— begin Source extract —

Friday , April 19 2024
The Electric Prunes' Lowe discusses the group's trippy new album 'WaS,' which is a full circle return to acid rock like it used to be.

Interview: The Electric Prunes’ James Lowe Discusses What May Be the Prunes’ Final Flight Into Psychedelic Rock

Back in the days of black light posters, bead curtains, and sifting out sticks and stems on album covers, the original Electric Prunes briefly benefited from their association with producer David Hassinger, then fresh off his engineering work with the Rolling Stones. For one matter, Hassinger found the Prunes songs from the team of Annette Tucker and Nancie Mantz. The pair were responsible for most of the material on the Prunes’ 1967 debut, I Had Too Much to Dream (Last Night), including the album’s title hit. The band’s third single from the same album, “Get Me to the World on Time,” also has its share of admirers, but it never reached the popularity of “…Dream.”

Then, the Prunes’ personnel underwent a number of changes, including a short stint with Kenny Loggins in 1968. By that point, the Prunes had little to say about product bearing their name. The 1968 Mass in F Minor, for example, was essentially a project by David Axelrod with most of the players being session musicians. “Kyrie Eleison,” one track culled from that album, was included on the Easy Rider soundtrack, but was the Prunes in brand name only. Finally, Hassinger trotted out an ensemble called the “New Improved Electric Prunes” that were far from improved with not one legitimate Prune in sight. Thereafter, the Prunes were largely remembered as a one hit wonder immortalized by “I Had Too Much to Dream (Last Night).”

— end Source extract —
— begin Information given —

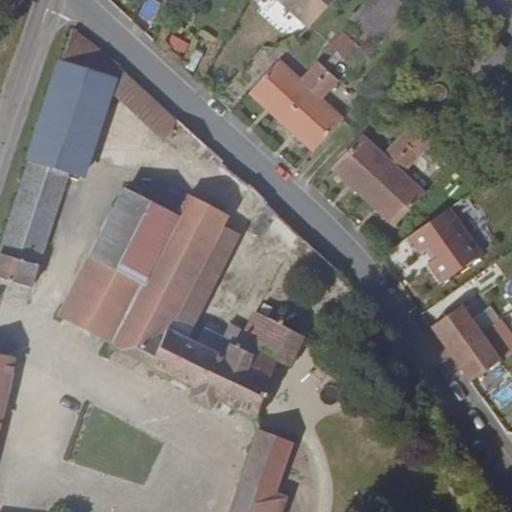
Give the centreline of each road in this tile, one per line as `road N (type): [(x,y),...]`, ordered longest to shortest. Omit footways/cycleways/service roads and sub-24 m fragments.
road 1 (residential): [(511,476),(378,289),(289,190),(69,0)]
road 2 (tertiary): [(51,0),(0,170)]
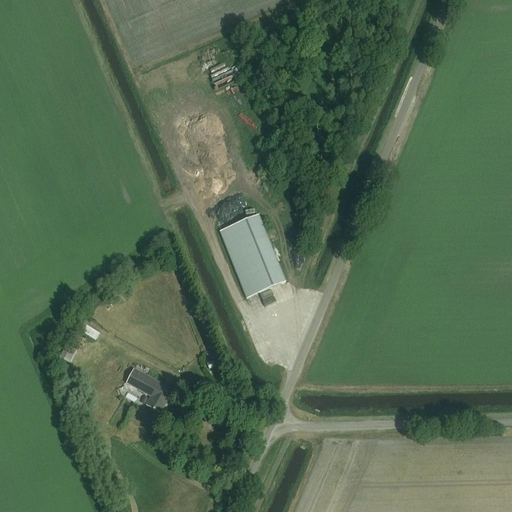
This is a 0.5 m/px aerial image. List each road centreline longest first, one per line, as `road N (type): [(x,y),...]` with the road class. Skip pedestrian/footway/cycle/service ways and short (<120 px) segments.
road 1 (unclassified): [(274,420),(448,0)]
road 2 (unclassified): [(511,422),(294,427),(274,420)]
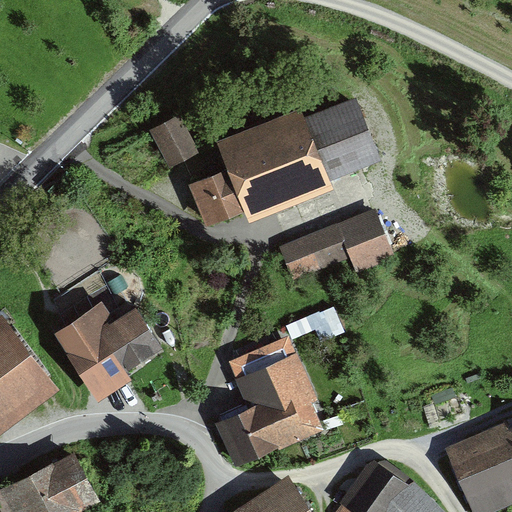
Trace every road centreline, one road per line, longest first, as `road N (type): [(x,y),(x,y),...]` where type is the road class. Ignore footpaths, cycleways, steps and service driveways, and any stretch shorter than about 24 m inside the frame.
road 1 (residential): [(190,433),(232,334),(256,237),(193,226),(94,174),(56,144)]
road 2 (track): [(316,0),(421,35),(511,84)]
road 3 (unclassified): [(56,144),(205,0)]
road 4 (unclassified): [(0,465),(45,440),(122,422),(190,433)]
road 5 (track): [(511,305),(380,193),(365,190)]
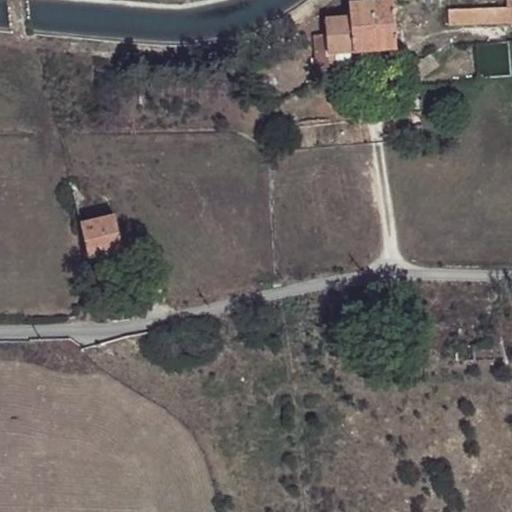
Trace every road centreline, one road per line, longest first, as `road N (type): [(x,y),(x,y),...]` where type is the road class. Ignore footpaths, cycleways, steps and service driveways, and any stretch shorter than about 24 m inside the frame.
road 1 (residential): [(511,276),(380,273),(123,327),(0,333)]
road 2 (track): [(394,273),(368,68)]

— end Information given —

What this exercise asks>
(a) According to the Electric Prunes article, which two songwriters supplied most of the material on the band's 1967 debut?
(b) Resume the Electric Prunes article, picking up right after its final sentence.
The rows are separate material from the Electric Prunes article.

The responses>
(a) Annette Tucker and Nancie Mantz.

(b)
The Electric Prunes - Complete Reprise SinglesThirty years later, three of the old and definitely improved originals, James Lowe (vocals), Ken Williams (guitars), and Mark Tulin (bass) reunited and launched the longest and most musically successful era for the Prunes. For example, in 2001, appropriately, the Prunes backed former Moby Grape guitarist Peter Lewis on a single, “Hollywood Halloween,” which brought together the two California groups named after the once popular grape jokes. (What’s purple and goes buzz, buzz, buzz? An electric prune. What’s purple and swims in the ocean? Moby grape.) New releases included Artifact (2002), Rewired (DVD, 2002), the woefully under-appreciated Feedback (2007), and the live Return to Stockholm (2012, a concert recorded in 2004).

Then, after the group recorded a psychedelic remake of the then-recently deceased Sky Saxon’s “Pushin’ Too Hard,” tragic irony struck when Tulin died on February 26, 2011, while assisting at the Avalon Underwater Clean-Up.

Flash forward to 2014, and the Prunes have returned with a new album, WaS. If you’re into ’60s psychedelia, WaS is definitely a nugget for you. And it might be the last time. Why? To find out, I lit some incense, dug up some old striped bell-bottoms, and asked singer James Lowe about the inside story of what WaS is. Here’s what he had to say:

It’s been a long time since Feedback and “Pushin’ Too Hard.” Obviously, Mark’s death in 2011 changed everything for you. How has the band recovered to produce WaS?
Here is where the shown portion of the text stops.